Когда истерический смех неожиданно оборвался, Руслан заплакал. Плакал горько, навзрыд. Утирая мокрой шапкой лицо, только пуще размазывал по щекам злые слезы… До каких высот поднял он ее в своем воображении, какими чертами наделил, какой возвышенной видел ее, что сам с ней рядом казался ничтожным и недостойным… и надо же… Даже беспросветные дуры — сестрички Деменюк или незаметная Динка Могилева, безуспешно добивавшаяся его благосклонности, не догадались бы так глупо копировать кинозвезд.
Много позже, когда подводил в жизни какие-то итоги или вспоминал прошедшее, никогда первой своей любовью он не называл Валю Комарову, хотя история их взаимоотношений была долгой, тянулась целых три года. Она почти не вспоминалась ему, а ведь когда-то казалось, что девочка с голубым бантом, в жаркой ладошке которой поблескивает серебряная монетка, никогда не изгладится из его памяти.
На пустынной заснеженной улице горькими отроческими слезами была оплакана первая любовь, и такой ценой было сделано открытие, должное служить предупреждением всю жизнь: как смешно и небезопасно лицедействовать в жизни…
* * *
Последние семь лет работал Маринюк в крупной организации республиканского значения в группе АСУ (автоматизированная система управления), с тех пор, как была принята благая директива, на американский манер, повсюду перейти на компьютерное решение проблем. Беда в том, что проблемы были, имелась группа, не было только компьютера, и в обозримом будущем его тоже не предвиделось. В группе, кроме начальника, имевшего специальное образование по вычислительным установкам, никто компьютера и в глаза не видел. Руководство понимало фиктивность группы, но упразднить отдел не могло, требовалось внедрять АСУ, нужно было шагать в ногу с прогрессом, и штаты были спущены сверху — не пропадать же деньгам зря! Отдел вычислительной техники оказывался кстати, когда требовалось устроить на время чью-нибудь племянницу, жену, дочку, которой понадобилась справка с места работы для поступления в вуз. В таком вот отделе и работал последние годы Руслан. Нельзя сказать, что они совсем уж ничего не делали. Приходил вдруг какой-нибудь запрос, и работники АСУ бежали то в плановый, то в производственный отдел и, получив данные, высчитанные на арифмометрах и обыкновенных счетах с костяшками, писали отчеты по своему ведомству. Года два подряд занимались они, по японскому образцу, тем, что высчитывали неблагоприятные дни в месяце, когда не следовало выходить на работу или требовалось быть особо осторожным, нужное в общем-то дело. Для этого они собирали многочисленные данные о работниках и закладывали в компьютер, арендуемый в другом конце города. Этих листов с крестиками и ноликами, что вывешивались в холле рядом с приказами, ожидали с большим нетерпением. Особенно радовались те, кому выпадали подряд три нуля: они означали, что в этот день на работу ходить не рекомендуется. Неизвестно, как долго бы действовала японская система в тресте, если бы один из работников, получивших таким образом выходной, не учинил в ресторане скандал и схлопотал пятнадцать суток.

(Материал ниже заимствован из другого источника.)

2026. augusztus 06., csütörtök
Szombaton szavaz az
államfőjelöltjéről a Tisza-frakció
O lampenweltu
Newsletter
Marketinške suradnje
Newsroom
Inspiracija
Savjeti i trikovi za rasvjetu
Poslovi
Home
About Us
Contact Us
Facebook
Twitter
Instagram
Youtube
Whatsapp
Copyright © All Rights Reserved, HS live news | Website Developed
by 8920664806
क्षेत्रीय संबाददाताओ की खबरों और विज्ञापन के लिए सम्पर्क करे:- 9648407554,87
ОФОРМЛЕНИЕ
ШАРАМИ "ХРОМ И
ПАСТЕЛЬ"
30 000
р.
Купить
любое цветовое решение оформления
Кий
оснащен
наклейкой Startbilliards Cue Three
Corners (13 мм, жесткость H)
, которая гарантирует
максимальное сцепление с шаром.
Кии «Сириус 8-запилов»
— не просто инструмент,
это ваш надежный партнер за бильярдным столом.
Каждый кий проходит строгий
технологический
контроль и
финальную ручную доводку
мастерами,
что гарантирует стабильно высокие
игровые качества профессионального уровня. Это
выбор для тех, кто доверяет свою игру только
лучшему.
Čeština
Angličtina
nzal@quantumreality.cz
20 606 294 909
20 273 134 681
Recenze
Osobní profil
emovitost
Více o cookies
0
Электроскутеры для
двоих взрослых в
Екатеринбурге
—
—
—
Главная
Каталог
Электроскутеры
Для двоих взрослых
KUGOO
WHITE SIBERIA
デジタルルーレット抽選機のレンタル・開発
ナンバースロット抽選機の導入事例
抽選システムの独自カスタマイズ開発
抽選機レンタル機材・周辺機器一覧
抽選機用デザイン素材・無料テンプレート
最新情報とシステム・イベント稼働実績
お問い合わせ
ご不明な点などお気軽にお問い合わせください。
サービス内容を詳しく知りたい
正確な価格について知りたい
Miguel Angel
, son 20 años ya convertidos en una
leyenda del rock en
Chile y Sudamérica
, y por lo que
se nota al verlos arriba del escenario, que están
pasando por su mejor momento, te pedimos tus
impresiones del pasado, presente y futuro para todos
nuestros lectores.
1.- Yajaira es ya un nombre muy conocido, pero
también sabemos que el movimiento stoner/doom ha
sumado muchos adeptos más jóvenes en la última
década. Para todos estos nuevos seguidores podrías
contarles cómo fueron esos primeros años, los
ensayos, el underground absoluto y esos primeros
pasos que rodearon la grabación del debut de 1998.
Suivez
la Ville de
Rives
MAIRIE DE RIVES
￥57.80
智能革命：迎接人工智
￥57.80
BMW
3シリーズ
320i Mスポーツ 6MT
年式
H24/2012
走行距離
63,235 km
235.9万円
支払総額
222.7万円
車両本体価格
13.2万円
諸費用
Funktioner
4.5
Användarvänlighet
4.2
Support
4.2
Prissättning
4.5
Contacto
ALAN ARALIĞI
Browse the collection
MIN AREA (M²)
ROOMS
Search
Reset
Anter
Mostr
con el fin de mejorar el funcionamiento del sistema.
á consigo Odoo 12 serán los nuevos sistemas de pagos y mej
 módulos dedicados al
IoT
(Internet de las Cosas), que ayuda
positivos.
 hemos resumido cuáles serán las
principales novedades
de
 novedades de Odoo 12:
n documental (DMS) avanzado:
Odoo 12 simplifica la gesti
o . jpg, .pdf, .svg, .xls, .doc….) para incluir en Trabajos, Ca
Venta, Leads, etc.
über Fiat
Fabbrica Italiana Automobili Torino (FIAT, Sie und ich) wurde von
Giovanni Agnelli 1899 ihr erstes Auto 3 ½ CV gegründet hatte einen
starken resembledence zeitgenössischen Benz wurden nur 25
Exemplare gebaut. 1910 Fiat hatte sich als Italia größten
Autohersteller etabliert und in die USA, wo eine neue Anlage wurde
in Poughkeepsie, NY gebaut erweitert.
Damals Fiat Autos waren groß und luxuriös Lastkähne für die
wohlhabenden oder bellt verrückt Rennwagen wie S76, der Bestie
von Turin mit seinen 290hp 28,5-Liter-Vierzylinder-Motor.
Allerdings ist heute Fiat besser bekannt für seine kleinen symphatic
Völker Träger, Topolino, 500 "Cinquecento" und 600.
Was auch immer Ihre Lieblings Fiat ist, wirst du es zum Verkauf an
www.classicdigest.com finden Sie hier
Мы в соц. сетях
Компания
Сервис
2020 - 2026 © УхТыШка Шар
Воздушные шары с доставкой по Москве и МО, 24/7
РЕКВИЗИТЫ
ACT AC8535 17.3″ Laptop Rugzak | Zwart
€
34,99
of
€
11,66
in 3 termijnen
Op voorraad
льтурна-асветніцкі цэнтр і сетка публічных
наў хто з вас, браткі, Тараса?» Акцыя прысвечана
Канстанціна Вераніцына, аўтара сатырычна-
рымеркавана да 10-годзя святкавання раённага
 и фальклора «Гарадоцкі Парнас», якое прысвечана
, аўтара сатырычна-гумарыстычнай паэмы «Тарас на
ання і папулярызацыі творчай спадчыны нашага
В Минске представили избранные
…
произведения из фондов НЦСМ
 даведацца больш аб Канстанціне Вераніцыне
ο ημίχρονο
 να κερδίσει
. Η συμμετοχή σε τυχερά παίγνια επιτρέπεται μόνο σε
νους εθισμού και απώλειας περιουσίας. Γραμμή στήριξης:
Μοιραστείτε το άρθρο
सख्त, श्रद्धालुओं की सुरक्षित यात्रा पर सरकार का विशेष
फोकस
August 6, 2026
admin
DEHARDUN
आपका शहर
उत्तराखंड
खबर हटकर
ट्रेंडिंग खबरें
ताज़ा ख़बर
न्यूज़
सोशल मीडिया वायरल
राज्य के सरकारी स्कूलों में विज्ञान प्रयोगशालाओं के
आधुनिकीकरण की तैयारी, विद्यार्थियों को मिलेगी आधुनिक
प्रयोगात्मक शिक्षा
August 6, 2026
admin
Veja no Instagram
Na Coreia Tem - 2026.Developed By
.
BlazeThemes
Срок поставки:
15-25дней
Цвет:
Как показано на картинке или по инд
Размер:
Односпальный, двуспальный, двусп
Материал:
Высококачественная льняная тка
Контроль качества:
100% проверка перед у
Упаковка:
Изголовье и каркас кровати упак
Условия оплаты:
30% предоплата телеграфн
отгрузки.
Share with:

Если заглянуть в трудовую биографию Маринюка повнимательнее, обнаружилось бы, что занимался и он серьезным и стоящим делом. Учился Руслан в техникуме хорошо и диплом имел с отличием, что давало ему право на зачисление в институт на льготных условиях. Но, как ни хотелось Маринюку учиться, жизнью на стипендию он был сыт по горло. В девятнадцать лет получив направление в пристанционный совхоз неподалеку от Ченгельды, через два года он уезжал оттуда, в селе остались школа, больница, пекарня, клуб да с десяток сборных домов. Все эти стройки он начал с нуля, а сдал под ключ, хотя не было тогда ни «Межколхозстроя», ни передвижных механизированных колонн «Сельстроя», все было построено собственными силами, или, как называют теперь, хозяйственным способом. Одного этого поселка на берегу Сырдарьи было бы достаточно, чтобы зачелся ему след на земле, но там, в жарких, продуваемых насквозь ветрами казахских степях, он оставил и еще одну память о себе.